Auf der politischen Ebene sind für mich die radikal zärtlichsten Beziehungen politische Freund*innenschaften, die die Priorisierung von romantischen Beziehungen in der biologischen Kernfamilie angreifen. Sie zeigen, dass eine radikal zärtliche Gesellschaft aus vielfältigen Beziehungen besteht. Für mich sind das auch genossenschaftliche Beziehungen, etwa im gemeinsamen politischen Kampf. Wenn man unter Menschen ist, mit denen man sich nicht über Blutsverwandtschaft oder eine gemeinsame Identität zusammengefunden hat, sondern über eine gemeinsame Vision von der Welt.
In deinem zweiten Buch sprichst du von Hass als transformatives Mittel. Wie gelingt das in einer strukturell diskriminierenden Gesellschaft?
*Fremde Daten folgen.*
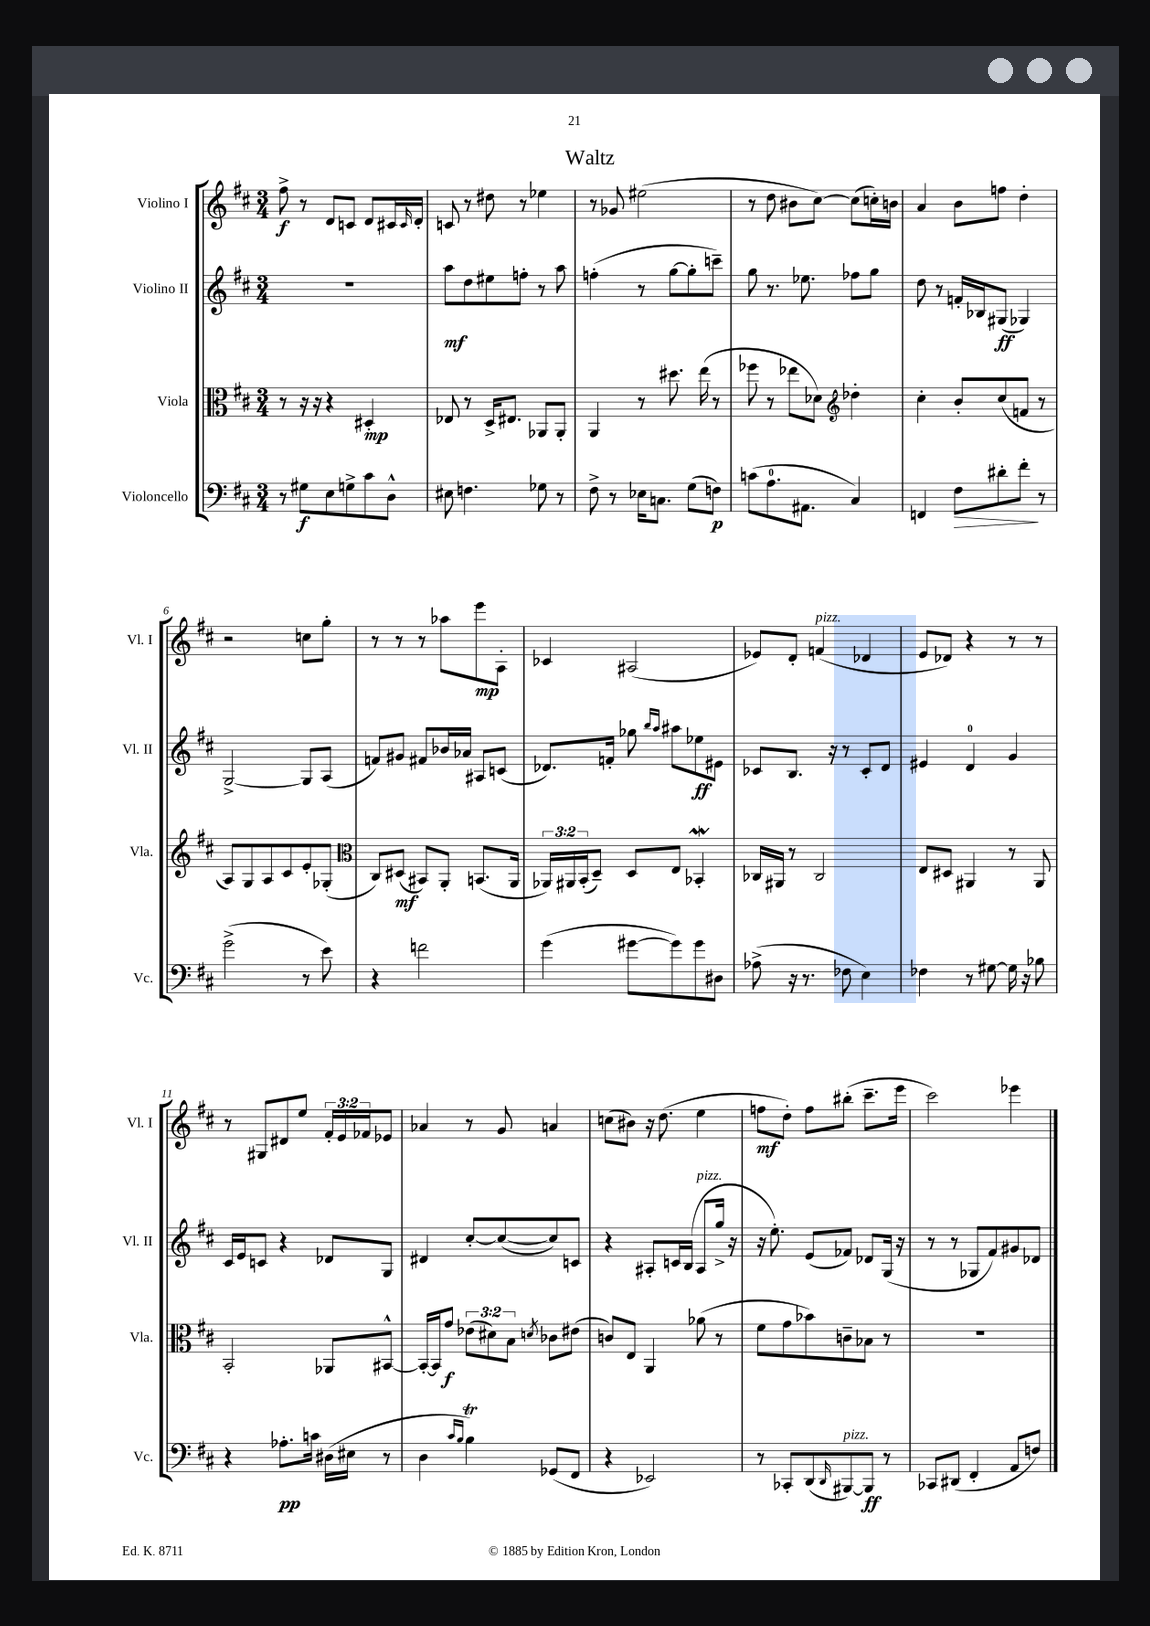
\header { title = "Waltz" }
<<
\new StaffGroup <<
\new Staff = "s0" \with { instrumentName = "Violino I" shortInstrumentName = "Vl. I" } {
    \clef treble \key d \major \numericTimeSignature \time 3/4 \override Staff.TupletNumber.text = #tuplet-number::calc-fraction-text
    fis''8->\f r8 d'8 c'8 d'8 cis'16 \grace { cis'16 } d'16-. |
    c'8 r8 dis''8 r8 ees''4 |
    r8 ges'8 eis''2( |
    r8 d''8 bis'8 cis''8~) cis''8( c''16-.) b'16 |
    a'4 b'8 f''8 d''4-. |
    r2 c''8 g''8-. |
    r8 r8 r8 aes''8 e'''8\mp a8-. |
    ces'4 ais2( |
    ees'8) d'8-. f'4^\markup { \italic "pizz." }( des'4 |
    e'8 des'8) r4 r8 r8 |
    r8 gis8 dis'8 e''8 \tuplet 3/2 { fis'16-. e'16 fes'16 } ees'8 |
    aes'4 r8 g'8 a'4 |
    c''8( bis'8) r16 d''8.( e''4 |
    f''8\mf d''8-.) f''8 bis''8-.( cis'''8.-- e'''16 |
    cis'''2) ees'''4 \bar "|." |
}
\new Staff = "s1" \with { instrumentName = "Violino II" shortInstrumentName = "Vl. II" } {
    \clef treble \key d \major \numericTimeSignature \time 3/4
    R2. |
    a''8\mf d''8 eis''8 f''8-. r8 a''8 |
    f''4-.( r8 g''8~ g''8-. c'''8--) |
    g''8 r8. ees''8. fes''8 g''8 |
    d''8 r8 f'16-. bes16 gis8\ff( ges4) |
    g2~-> g8 a8( |
    f'8) gis'8 fis'8 bes'16 aes'16 ais8 c'8( |
    des'8.) f'16-. ges''8 \grace { b''16 a''16 } ais''8 ees''8\ff eis'8 |
    ces'8 b8. r16 r8 ces'8-. d'8 |
    eis'4 d'4-0 g'4 |
    cis'16 e'16 c'8 r4 des'8 g8 |
    dis'4 cis''8~-. cis''8~( cis''8) c'8 |
    r4 ais8-. c'16 b16( ais8^\markup { \italic "pizz." } g''16-> r16 |
    r16 e''8.-.) e'8( fes'8) des'8 g16( r16 |
    r8 r8 ges8 fis'8) gis'8 des'8 \bar "|." |
}
\new Staff = "s2" \with { instrumentName = "Viola" shortInstrumentName = "Vla." } {
    \clef alto \key d \major \numericTimeSignature \time 3/4 \override Staff.TupletNumber.text = #tuplet-number::calc-fraction-text
    r8 r16 r16 r4 dis4-.\mp |
    ees8 r8 d16-> eis8. aes,8 aes,8-. |
    a,4 r8 dis''8. e''16( r8 |
    fes''8 r8 ees''8 des'8) \clef treble des''4-. |
    cis''4-. b'8-. cis''8( f'8 r8 |
    a8) g8 a8 cis'8 e'8-. ges8-.( |
    \clef alto cis8) dis8\mf( bis,8) a,8-. b,8.( a,16 |
    \tuplet 3/2 { aes,16) ais,16 b,16-.( } d8--) d8 e8 bes,4-.\mordent |
    ces16 ais,16 r8 ces2 |
    e8 dis8 ais,4 r8 ais,8 |
    b,2-. aes,8 bis,8~-^ |
    bis,16~-. bis,16 g'8\f \tuplet 3/2 { ees'8( dis'8) b8 } \acciaccatura { d'8 } ces'8 eis'8( |
    c'8) e8 a,4 aes'8( r8 |
    fis'8 g'8 bes'8) c'8-- bes8 r8 |
    R2. \bar "|." |
}
\new Staff = "s3" \with { instrumentName = "Violoncello" shortInstrumentName = "Vc." } {
    \clef bass \key d \major \numericTimeSignature \time 3/4
    r8 gis8\f e8 g8-> cis'8 d8-^ |
    eis8 f4. ges8 r8 |
    fis8-> r8 ees16 c8. g8( f8\p) |
    c'8( a8.-0 ais,8. cis4) |
    f,4 fis8\> dis'8-. fis'8-.\! r8 |
    g'2->( r8 e'8) |
    r4 f'2 |
    g'4( gis'8~ gis'8) gis'8 dis8 |
    aes8->( r16 r8. fes8 e4) |
    fes4 r8 gis8~ gis16 r16 bes8 |
    r4 aes8.-.\pp c'16 dis16( eis16 r8 |
    d4 \grace { cis'16 b16 } b4\trill) ges,8( fis,8 |
    r4 ees,2) |
    r8 ces,8-. d,8( \grace { d,16 } bis,,8~^\markup { \italic "pizz." }) bis,,8\ff r8 |
    ces,8 dis,8( fis,4-. a,8 f8) \bar "|." |
}
>>
>>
Şeyda Kurt: Ich glaube, die Gesellschaft als großes Ganzes würde das nicht schaffen. Mir geht es um den Hass von sogenannten Gegengemeinschaften.
Es geht um die transformative Kraft des strategischen Hasses, der in progressiven politischen Bewegungen als Mittel der Mobilisierung eingesetzt wird. Er dient aber auch als Erinnerung daran, dass gewisse Verhältnisse wie Kapitalismus, Patriarchat und Kolonialrassismus nicht einfach reformierbar sind. Sie gehören zerstört und abgeschafft. Ich sehe mich sehr stark in abolitionistischen Bewegungen, die ihre Ursprünge im Kampf gegen die Sklaverei haben.
Am Ende des Buches stelle ich die Frage, wie wir in Gesellschaften, die seit Jahrhunderten von Hass geprägt sind, diesen letztendlich transformieren. Der Hass ist für mich nicht ewig. Er ist ein strategisches Moment auf dem Weg in eine radikal zärtliche Gesellschaft.
Der Hass von rassifizierten Menschen und/oder Personen mit Migrationsbiografie ist heute mit rassistischen Stereotypen besetzt. Wie kann es Raum für sicheres Hassen und mehr Zärtlichkeit geben?
Şeyda Kurt: Ich glaube grundsätzlich nicht an sichere Räume. Aber was wir schaffen können, sind Räume mit einer gewissen Offenheit. Dazu gehört auch erstmal theoretische Reflexion. Wir schaffen in der Praxis keine anderen politischen Räume, wenn wir nicht in der Theorie Wahrheiten dekonstruieren. Wenn wir wissen, dass unser Bild von Hass und hassenden rassifizierten Menschen diese entmenschlicht, sind wir bereit, dieses das zu hinterfragen und vielleicht aufzulösen.
Gerade in Zeiten von Rechtsruck und geopolitischen Konflikten scheint so eine Gesellschaft weit entfernt. Hast du Hoffnung auf Alternativen?
Şeyda Kurt: Ich bin kein Mensch der Hoffnung. Das mag manche etwas irritieren. Ich mache das aus Überzeugung und Liebe, aber auch aus Trotz und Hass. Es gibt mir sehr viel Kraft, dass diese radikal zärtliche Welt schon in der Gegenwart an vielen Stellen erprobt wird. Zum Beispiel in Freundschaften, genossenschaftlichen Beziehungen, aber auch im Großen und Ganzen. In Rojava realisiert sich gerade das, was ich mir für die Welt als Ganze auf eine Art und Weise auch vorstelle. Es gibt schon diese revolutionären Orte, die aber alle unter Beschuss stehen. Wenn es immer noch Leute gibt, die an diesen Orten sind und sie verteidigen, wer bin ich, dass ich einfach aufgeben würde, selbst wenn ich hoffnungslos bin?
Zur Person: Şeyda Kurt ist eine bekannte deutsche Journalistin und Autorin. Sie hat mit ihrem Podcast „190220 – Ein Jahr nach Hanau“ den Grimme Online-Award gewonnen, die Bücher „Radikale Zärtlichkeit – Warum Liebe politisch ist.“ (2021) und „Hass. Von der Macht eines widerständigen Gefühls.“ (2023) geschrieben und ist Mit-Herausgeberin von „Spiel*Kritik: Kritische Perspektiven auf Videospiele im Kapitalismus“ (2024). Am Momentum Kongress 2024 in Ossiach hielt sie die Keynote.
Dieses Interview erschien zuerst in der Kongress-Zeitung „Der Moment“. Das Gespräch mit Şeyda Kurt führte Nikola Szirota.